Luckily, however, we are, in theory, in a better position to push for an acceptable standard of living than we were in September 2012. The UN Convention on the Rights of People with Disabilities (UNCRPD) was ratified in 2018, and the monitoring/advisory body was established by the Irish Human Rights and Equality Commission (IHREC) by the end of that year. Around the same time, Independent Living Movement Ireland (ILMI) launched its #PASNow campaign, urging county councils to vote in favour of legislating the Personal Assistant Service, thus enshrining the right to Independent Living in Irish Law. Most recently, the publication of the National Human Rights Strategy for Disabled People 2025-2030 marks a vital shift in the State’s obligation to treat the barriers to inclusion that disabled people face as serious violations of their human rights.

Legislating for Personal Assistance Services in Ireland is a matter of urgency. Currently, PA hours are distributed, primarily by the HSE, in accordance with perceived need. It is not enough for anyone to be assisted out of bed, often at a time that does not suit the individual, and to be put back into bed at the end of a day. Humans need to feel a sense of purpose, a desire to fulfil their potential, and disabled people are no different. When a disabled person is denied access to the services they want as well as need (because, to paraphrase the great Martin Naughton, we should be able to do what we want as well as what we need),that person is at risk of isolation, of developing mental health problems, of never truly being recognised as an equal in Irish society.
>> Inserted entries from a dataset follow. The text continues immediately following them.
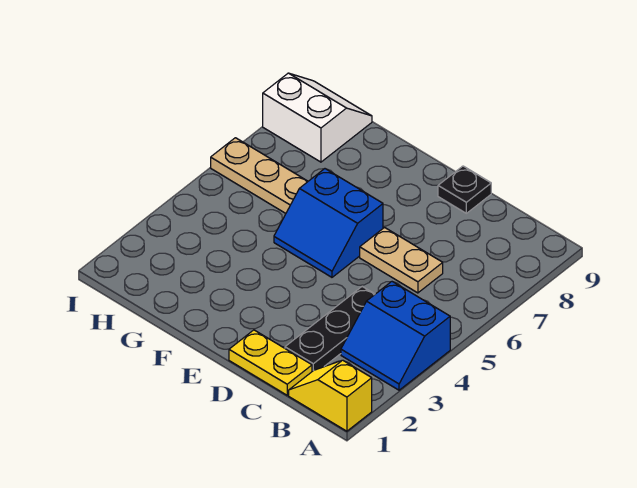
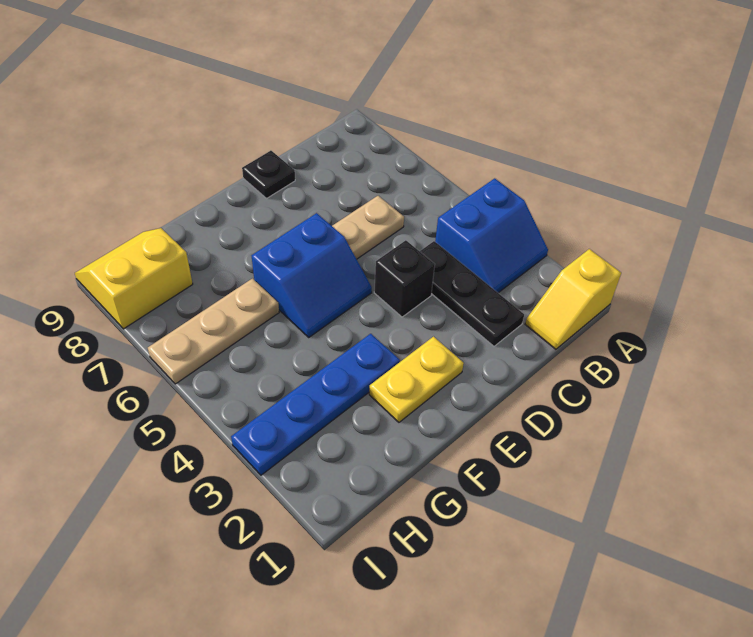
yellow plate C1:D1 level 1 -> yellow plate E2:F2 level 1
none -> black brick D4 level 1
none -> blue plate F3:I3 level 1
white slope H8:I9 level 1 top 8 -> yellow slope H8:I9 level 1 top 8

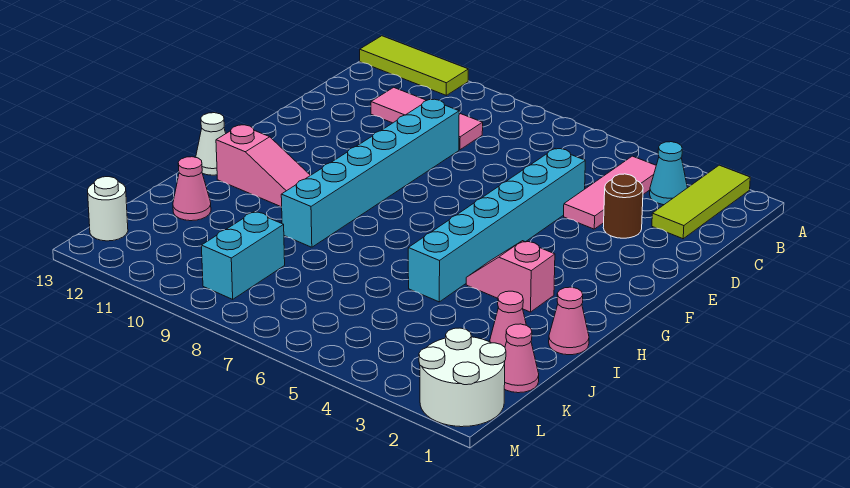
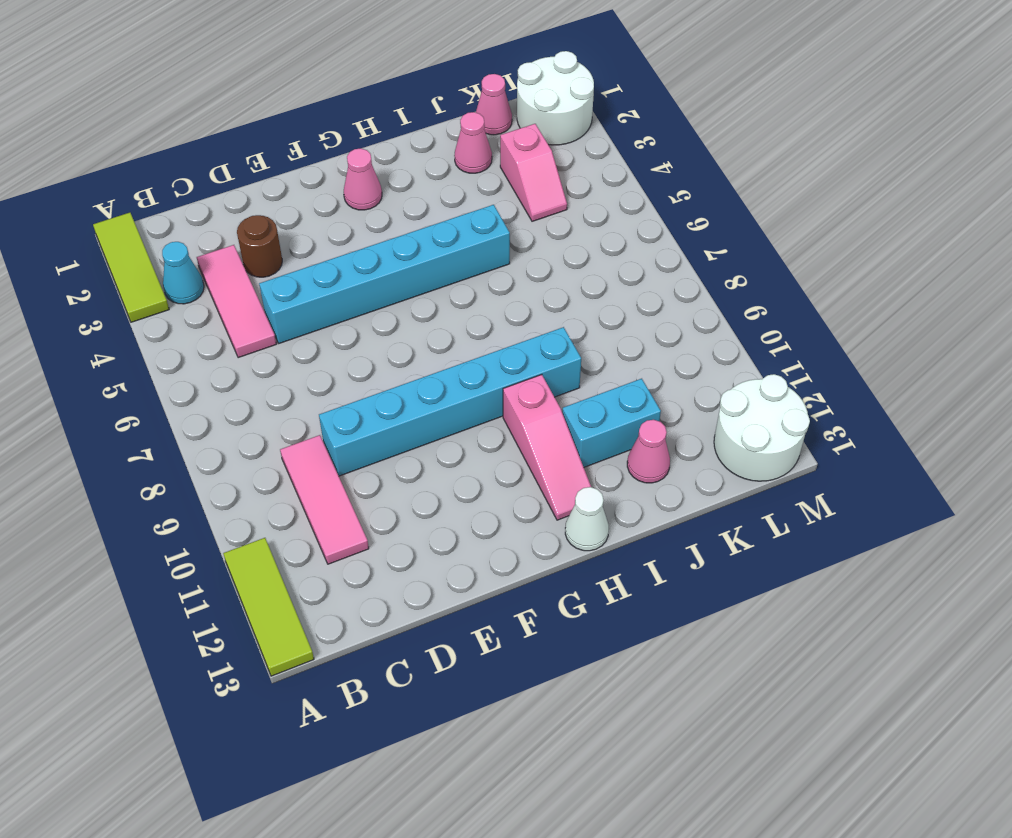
lime tile A2:C2 level 1 -> lime tile A1:A3 level 1
pink tile B4:D4 level 1 -> pink tile C3:C5 level 1
pink slope H3:H4 level 1 top 3 -> pink slope K3:K4 level 1 top 3
pink slope H10:H12 level 1 top 12 -> pink slope H10:H12 level 1 top 10
pink cone I1 level 1 -> pink cone G2 level 1
cyan brick K9:L9 level 1 -> cyan brick I11:J11 level 1
white round brick L13 level 1 -> white round brick L12:M13 level 1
Des Kenny said in Conversations about Activism and Change that while changes for the better are happening, overall, our progression towards equality is painfully slow. I know we have to look at the bigger picture, but I cannot help but feel frustrated that many who have fought battles in the name of achieving equity for disabled people have since passed, far too soon. The National Human Rights Strategy was a monumental achievement for disabled people. Now, our government much work to ensure that the strategy is implemented in our everyday lives. We are worth the investment, in every sense of the word.

As I said, October is a reflective time for me. I’ve now been blogging about disability rights for over eleven years. Am I still going to be writing the same things in another ten years’ time? God, I really hope not.